2. The proposal includes sections for describing strengths, differentiation from competitors, conditions, and achievements that support the proposal, depending on the content. The system according to feature 1.

3. It includes a presentation unit that creates presentation materials and talk scripts, and delivers the presentation as needed. The system according to feature 1.

4. We have an analysis department that examines the reasons for success and failure based on the bidding results and uses that information to improve future strategies. The system according to feature 1.

5. The aforementioned recognition unit, The system estimates the user's emotions and adjusts the accuracy of product information recognition based on the estimated user emotions. The system according to feature 1.

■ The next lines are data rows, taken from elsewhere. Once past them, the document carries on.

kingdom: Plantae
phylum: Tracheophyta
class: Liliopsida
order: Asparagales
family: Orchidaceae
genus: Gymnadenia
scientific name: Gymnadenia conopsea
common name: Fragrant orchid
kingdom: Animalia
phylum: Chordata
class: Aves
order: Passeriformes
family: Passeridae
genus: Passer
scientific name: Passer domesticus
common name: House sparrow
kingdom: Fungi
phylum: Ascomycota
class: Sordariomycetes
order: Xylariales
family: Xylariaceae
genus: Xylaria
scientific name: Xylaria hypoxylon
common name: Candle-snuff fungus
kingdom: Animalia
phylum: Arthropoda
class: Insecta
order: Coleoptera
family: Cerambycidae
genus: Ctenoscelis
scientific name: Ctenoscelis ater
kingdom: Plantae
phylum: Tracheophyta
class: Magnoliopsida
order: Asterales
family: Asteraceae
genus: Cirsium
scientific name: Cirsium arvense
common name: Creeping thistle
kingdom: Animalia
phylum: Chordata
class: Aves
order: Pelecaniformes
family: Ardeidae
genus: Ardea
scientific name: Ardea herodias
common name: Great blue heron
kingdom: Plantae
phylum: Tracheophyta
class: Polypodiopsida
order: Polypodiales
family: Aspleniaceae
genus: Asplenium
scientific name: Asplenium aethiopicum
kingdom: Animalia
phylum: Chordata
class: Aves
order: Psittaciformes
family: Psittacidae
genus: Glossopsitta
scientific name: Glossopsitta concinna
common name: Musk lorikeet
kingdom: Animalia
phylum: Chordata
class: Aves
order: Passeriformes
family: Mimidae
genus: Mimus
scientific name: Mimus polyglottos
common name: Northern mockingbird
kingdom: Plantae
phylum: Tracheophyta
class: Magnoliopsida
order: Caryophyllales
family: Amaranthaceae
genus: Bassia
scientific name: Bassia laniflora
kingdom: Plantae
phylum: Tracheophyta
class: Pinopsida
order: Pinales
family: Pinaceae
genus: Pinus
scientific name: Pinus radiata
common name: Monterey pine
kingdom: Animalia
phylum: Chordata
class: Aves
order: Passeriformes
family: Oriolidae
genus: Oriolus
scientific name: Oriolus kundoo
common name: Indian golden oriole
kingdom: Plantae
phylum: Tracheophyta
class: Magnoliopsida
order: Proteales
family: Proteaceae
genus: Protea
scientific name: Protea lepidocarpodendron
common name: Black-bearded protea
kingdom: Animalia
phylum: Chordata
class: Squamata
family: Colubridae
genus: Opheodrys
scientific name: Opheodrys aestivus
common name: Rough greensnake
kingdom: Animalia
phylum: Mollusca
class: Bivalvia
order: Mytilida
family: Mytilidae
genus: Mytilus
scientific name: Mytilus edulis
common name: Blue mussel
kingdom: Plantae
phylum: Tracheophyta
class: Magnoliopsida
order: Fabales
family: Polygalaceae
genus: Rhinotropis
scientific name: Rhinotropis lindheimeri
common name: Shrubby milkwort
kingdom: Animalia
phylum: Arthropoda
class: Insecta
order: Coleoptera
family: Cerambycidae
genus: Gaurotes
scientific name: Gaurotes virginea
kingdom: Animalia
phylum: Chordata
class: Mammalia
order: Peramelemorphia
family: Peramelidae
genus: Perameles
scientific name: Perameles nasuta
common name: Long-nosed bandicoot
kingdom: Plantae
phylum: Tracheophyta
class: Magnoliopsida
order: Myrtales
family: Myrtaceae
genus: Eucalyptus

6. The aforementioned recognition unit, When recognizing product information, we improve recognition accuracy by referring to the history of past proposals and specifications. The system according to feature 1.

7. The aforementioned recognition unit, When recognizing product information, referencing product information from different industries broadens the scope of understanding. The system according to feature 1.

8. The aforementioned recognition unit, It estimates the user's emotions and determines the priority of product information to recognize based on the estimated user emotions. The system according to feature 1.

9. The aforementioned recognition unit, When recognizing product information, the system prioritizes recognizing highly relevant information by considering the user's geographical location. The system according to feature 1.

10. The aforementioned recognition unit, When recognizing product information, the system analyzes the user's social media activity and identifies relevant information. The system according to feature 1.